── Text block

Expat Tax & Finance

FBAR and FATCA: The Two Reports That Can Fine You $10,000

Most expats focus on their tax return. FBAR and FATCA are two separate filings — and missing them costs $10,000+ even if you owe zero tax.

The IRS assessed roughly $606 million in FBAR penalties in a single fiscal year. Most of those taxpayers weren't criminals. They were ordinary Americans living abroad who either didn't know about these reporting requirements or assumed their zero-dollar tax bill meant they had nothing to file. They were wrong — and so are millions of US expats right now.

FBAR and FATCA are two entirely separate reporting obligations that have nothing to do with how much tax you owe. They exist to tell the US government what foreign financial accounts and assets you hold. Miss either one, and the penalties start at $10,000 — even if you owe $0 in taxes. Understanding exactly who must file, what must be reported, and how the thresholds actually work is non-negotiable for every American living outside the United States.

What Is FBAR — and Why Most Expats Misunderstand It

FBAR stands for Report of Foreign Bank and Financial Accounts. The actual form is FinCEN Form 114, filed with the Financial Crimes Enforcement Network — a bureau of the US Treasury. Not the IRS. That distinction matters: many expats who think they filed their FBAR by attaching something to their tax return did not file it at all.

The filing threshold is $10,000 aggregate across all foreign financial accounts at any single point during the calendar year. That phrase "aggregate" is where most people get tripped up. If you have three foreign accounts — one with €2,000, one with S$3,500, and one with £2,000 — and their combined value in USD ever exceeded $10,000 simultaneously, you have an FBAR obligation. The threshold is not per account. It is not an annual average. It is a snapshot: one day above $10,000 combined creates a filing requirement for the entire year.

────

• _Problems and tasks_:
1 - According to the FBAR and FATCA article, with which bureau is FinCEN Form 114 filed?
2 - Put this sentence from the FBAR and FATCA article into Spanish: "The threshold is not per account."
3 - Pick up the FBAR and FATCA article after its final sentence and continue writing it.

── Records

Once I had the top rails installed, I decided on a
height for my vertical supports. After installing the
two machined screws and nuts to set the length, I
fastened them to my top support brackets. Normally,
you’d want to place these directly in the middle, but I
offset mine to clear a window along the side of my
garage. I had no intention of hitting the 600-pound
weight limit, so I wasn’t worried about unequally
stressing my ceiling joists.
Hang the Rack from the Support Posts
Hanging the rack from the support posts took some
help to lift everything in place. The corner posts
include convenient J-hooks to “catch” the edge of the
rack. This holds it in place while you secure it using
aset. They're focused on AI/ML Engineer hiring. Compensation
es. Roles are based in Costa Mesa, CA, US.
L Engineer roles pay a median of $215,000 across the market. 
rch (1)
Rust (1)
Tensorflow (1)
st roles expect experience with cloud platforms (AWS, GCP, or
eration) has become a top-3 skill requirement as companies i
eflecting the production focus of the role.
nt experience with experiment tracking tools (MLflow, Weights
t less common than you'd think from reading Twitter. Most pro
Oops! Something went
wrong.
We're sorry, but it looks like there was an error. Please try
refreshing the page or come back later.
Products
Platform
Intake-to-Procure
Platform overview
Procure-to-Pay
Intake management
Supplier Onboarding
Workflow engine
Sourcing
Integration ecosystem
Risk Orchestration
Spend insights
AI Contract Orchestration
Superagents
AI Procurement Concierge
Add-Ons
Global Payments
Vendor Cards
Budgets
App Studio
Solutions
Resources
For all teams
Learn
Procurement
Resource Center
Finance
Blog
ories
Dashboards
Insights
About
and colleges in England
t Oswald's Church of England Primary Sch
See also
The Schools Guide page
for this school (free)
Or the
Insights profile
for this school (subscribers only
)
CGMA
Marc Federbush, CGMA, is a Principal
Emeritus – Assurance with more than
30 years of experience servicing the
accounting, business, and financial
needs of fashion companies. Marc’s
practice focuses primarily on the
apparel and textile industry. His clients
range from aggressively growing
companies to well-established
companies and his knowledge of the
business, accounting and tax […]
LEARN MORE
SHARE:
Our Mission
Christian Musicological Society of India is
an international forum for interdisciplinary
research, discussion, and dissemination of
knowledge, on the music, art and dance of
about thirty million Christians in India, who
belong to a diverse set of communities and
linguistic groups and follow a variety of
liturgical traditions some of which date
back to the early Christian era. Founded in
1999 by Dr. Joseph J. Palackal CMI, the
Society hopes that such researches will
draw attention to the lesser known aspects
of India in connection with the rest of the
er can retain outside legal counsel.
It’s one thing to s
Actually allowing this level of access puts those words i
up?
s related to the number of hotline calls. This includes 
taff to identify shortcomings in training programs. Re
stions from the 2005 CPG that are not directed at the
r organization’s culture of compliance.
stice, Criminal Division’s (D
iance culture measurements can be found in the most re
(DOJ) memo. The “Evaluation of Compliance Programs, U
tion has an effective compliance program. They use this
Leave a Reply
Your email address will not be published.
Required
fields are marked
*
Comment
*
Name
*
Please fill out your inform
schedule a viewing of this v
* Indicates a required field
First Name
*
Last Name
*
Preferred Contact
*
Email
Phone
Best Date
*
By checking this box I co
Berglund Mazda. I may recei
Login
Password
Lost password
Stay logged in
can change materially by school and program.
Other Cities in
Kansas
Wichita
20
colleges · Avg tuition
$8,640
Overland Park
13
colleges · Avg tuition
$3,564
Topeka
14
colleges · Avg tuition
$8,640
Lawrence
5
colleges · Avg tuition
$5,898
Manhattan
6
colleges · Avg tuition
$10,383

────

• _Task results_:
1 - It is filed with the Financial Crimes Enforcement Network, a bureau of the US Treasury.

2 - El umbral no es por cuenta.

3 -
FBAR is filed electronically through FinCEN's BSA E-Filing System at bsaefiling.fincen.treas.gov. Paper FBARs are not accepted with very limited exceptions. The deadline is April 15, with an automatic extension to October 15 that requires no action on your part — no form, no request, no acknowledgment. It mirrors your tax return extension window but is entirely separate from it.

What Accounts Must Be Reported on FBAR

FBAR covers foreign financial accounts. The scope is narrower than FATCA but still catches more than most people expect:

  • Foreign bank checking and savings accounts
  • Foreign brokerage and investment accounts
  • Foreign mutual funds held in accounts
  • Foreign-issued life insurance policies with a cash surrender value
  • Foreign annuity contracts
  • Foreign pension accounts structured as individual accounts you control
  • Any account over which you have signature authority — even if you have no ownership interest (e.g., a company bank account you're authorized to sign on)

What FBAR does not require: foreign stocks or securities held directly outside an account, real estate held directly, and precious metals held directly. As of 2025, cryptocurrency is also not currently reportable on FBAR — FinCEN has proposed rules but they are not final.

FBAR vs FATCA side-by-side comparison chart showing thresholds, penalties, and filing requirements for US expats

What Is FATCA — and How It Differs From FBAR

FATCA stands for the Foreign Account Tax Compliance Act, enacted in 2010. The individual reporting obligation is Form 8938, filed directly with the IRS as an attachment to your Form 1040. Unlike FBAR, it goes to the IRS and it is part of your tax return package.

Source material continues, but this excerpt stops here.